# Start of PAGE EXTRACT

2005-01-24 Thread Craig McClanahan
Ceki,

You seem oddly disparaging of a technology that you've created one of
the standard packages for :-), so let's explore a couple of your
thoughts from a different perspective.


On Mon, 24 Jan 2005 18:06:21 +0100, Ceki Gülcü [EMAIL PROTECTED] wrote:
 Richard Sitze wrote on 2005-01-21 20:07:49:
 
  The purpose of logging is to capture enough state of a system, so that
  when you identify *where* the error occurs in the logs, you have
  information that can help you identify the cause of the error.
  Class/method 'boundries' are convenient for many reasons, not least of
  which is that in a well designed [dare I say OO?] modularized software
  component the methods are [typically] relatively short and functionally
  defined by their parameters.  Stack traces for exceptions [if you HAVE an
  exception] can identify a method, but don't capture the state of the
  system in the same way that an entry log entry [eeks] would.  Entry/exit
  help you identify the state of the system at the time a fault occurs, and
  in many cases can identify the fault itself.
 
 In other words, you are advocating the use of logging as a sort of
 persistent debugger. Clearly, a debugger can provide a perfectly
 detailed view of the system, down to the register level. However, no
 one usually cares about that much detail. Not only is that level of
 detail distracting, it will noticeably slow down the application and
 hog megabytes of disk space. Is indiscriminate logging IBM's secret
 justification for ever bigger and faster machines?

I'm certainly not a universal example of how developers work, but
thinking back over 25 effort of work in this field, I have
consistently found logging more helpful (and interactive debugging
less than helpful) at understanding the behavior of complex systems. 
It's great to be able to dive in with a debugger and see aha, that
value is set to 'foo' but it should really have been 'bar' -- but
that tends not to be the kind of mistake that I make.  I usually get
the overall control flow wrong when I blow it ... and in a complex
system (especially multithreaded ones) it becomes difficult and/or
tiresome to locate these kinds of problems with debugging.  If I can
go back and tweak some logging levels, though, problems like this
become much easier to locate.

This isn't an argument for or against enter() and exit() as entry
points in a logging API (I'm not a fan yet, but not an opponent
either) -- but your arguments aren't about that either.  You're simply
arguing against logging at all, which doesn't seem to make sense to
me.

 
  Likewise, errors can be caused by earlier eventsthe entry/exit flow
  information can help identify the factors related to such.. again based on
  conveniant boundries in the code.
 
 Theoretically speaking, there is no denying that as the quantity of
 information about the system increases, so does the probability of
 finding the cause of a given error. But where do you stop?

You stop adding logging messages when you stop running into bugs :-). 
But you don't leave them enabled all the time, either.  Or, at least
*I* don't.  If someone wants to leave Digester's debugging level set
to trace all the time (which will generate quite a lot of output),
though, that's not my concern anyway -- that is the conscious choice
of the developer that is using it.

# End of PAGE EXTRACT
# Start of RECORDS PROVIDED

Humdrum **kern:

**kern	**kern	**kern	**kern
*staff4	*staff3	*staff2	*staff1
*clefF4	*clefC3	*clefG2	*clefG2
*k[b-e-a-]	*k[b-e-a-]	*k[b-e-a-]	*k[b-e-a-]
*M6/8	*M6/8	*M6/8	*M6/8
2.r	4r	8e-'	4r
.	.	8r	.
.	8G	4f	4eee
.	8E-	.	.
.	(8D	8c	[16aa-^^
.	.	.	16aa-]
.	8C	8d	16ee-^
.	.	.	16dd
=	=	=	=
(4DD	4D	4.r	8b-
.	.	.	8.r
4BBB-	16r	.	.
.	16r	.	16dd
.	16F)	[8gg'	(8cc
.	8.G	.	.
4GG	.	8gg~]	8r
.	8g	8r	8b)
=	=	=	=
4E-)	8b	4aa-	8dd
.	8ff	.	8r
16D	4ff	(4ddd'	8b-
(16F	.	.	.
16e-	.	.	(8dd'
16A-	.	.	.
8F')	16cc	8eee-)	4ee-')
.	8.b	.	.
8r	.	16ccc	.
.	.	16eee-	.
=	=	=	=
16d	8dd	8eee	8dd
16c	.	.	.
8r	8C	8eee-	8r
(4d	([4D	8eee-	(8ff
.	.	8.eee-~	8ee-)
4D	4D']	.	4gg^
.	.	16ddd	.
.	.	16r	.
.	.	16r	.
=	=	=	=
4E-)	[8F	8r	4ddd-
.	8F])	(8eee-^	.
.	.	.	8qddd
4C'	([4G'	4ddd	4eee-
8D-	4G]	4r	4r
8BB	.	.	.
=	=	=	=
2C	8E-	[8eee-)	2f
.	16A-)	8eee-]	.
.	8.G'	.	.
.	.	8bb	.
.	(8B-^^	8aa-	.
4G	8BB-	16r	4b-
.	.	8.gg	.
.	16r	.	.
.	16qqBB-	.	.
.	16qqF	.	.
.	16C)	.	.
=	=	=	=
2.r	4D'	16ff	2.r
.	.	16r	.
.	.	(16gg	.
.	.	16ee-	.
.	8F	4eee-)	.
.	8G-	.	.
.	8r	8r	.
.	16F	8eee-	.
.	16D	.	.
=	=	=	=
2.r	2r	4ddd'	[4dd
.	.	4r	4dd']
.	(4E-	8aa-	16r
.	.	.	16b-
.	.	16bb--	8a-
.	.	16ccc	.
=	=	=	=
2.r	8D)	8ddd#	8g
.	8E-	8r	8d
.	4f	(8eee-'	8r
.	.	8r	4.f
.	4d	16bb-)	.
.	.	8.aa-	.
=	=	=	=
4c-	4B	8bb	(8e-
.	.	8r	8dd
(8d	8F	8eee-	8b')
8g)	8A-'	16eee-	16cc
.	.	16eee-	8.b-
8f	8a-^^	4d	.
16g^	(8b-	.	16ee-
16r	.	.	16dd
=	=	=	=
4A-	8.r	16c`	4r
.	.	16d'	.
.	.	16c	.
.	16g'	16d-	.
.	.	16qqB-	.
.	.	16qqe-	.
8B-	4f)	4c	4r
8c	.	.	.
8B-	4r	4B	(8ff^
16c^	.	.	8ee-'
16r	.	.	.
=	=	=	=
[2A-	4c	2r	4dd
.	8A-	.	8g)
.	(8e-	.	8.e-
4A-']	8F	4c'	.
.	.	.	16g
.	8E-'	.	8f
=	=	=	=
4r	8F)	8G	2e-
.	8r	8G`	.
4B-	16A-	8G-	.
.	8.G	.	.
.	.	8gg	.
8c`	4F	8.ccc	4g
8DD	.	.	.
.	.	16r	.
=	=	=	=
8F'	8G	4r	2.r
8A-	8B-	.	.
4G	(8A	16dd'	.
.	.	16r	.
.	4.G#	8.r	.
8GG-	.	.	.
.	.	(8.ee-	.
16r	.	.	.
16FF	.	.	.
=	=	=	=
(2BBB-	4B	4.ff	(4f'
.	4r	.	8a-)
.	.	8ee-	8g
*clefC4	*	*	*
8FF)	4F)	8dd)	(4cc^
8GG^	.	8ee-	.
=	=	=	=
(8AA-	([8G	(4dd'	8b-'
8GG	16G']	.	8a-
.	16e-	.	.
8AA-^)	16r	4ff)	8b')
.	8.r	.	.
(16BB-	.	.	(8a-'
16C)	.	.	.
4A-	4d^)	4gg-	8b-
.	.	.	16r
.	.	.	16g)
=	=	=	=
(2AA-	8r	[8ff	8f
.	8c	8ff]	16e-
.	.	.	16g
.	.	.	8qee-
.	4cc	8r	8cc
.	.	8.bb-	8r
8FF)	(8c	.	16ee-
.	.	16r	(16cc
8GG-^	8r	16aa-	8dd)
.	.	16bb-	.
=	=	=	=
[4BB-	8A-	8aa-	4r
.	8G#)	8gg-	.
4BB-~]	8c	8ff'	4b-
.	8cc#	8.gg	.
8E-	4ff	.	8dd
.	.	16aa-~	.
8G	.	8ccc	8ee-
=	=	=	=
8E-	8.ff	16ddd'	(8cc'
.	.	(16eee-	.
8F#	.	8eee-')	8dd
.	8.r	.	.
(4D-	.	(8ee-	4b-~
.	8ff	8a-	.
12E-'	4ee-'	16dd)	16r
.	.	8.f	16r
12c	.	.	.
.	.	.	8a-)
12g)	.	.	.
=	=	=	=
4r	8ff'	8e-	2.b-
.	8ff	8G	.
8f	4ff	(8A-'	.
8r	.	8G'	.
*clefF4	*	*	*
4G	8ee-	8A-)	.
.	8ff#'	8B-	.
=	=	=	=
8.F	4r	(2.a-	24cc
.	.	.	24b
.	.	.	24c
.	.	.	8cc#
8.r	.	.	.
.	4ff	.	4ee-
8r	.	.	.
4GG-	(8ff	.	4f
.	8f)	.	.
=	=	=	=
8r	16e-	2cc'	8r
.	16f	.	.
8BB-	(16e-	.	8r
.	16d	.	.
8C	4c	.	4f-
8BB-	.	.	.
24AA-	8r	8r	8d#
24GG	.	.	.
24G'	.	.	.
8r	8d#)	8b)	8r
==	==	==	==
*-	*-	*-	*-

# End of RECORDS PROVIDED

▶ _WHAT IS ASKED_:
1. In the email on logging, when does Craig McClanahan say you stop adding logging messages?
2. Copy the passage of the email on logging word for word, from "But you don't" up to and including "is using it.".
Answer using only the email, not the data.

▶ _ANSWERS TO THE EXERCISES_:
1. You stop adding logging messages when you stop running into bugs.

2.
But you don't leave them enabled all the time, either.  Or, at least
*I* don't.  If someone wants to leave Digester's debugging level set
to trace all the time (which will generate quite a lot of output),
though, that's not my concern anyway -- that is the conscious choice
of the developer that is using it.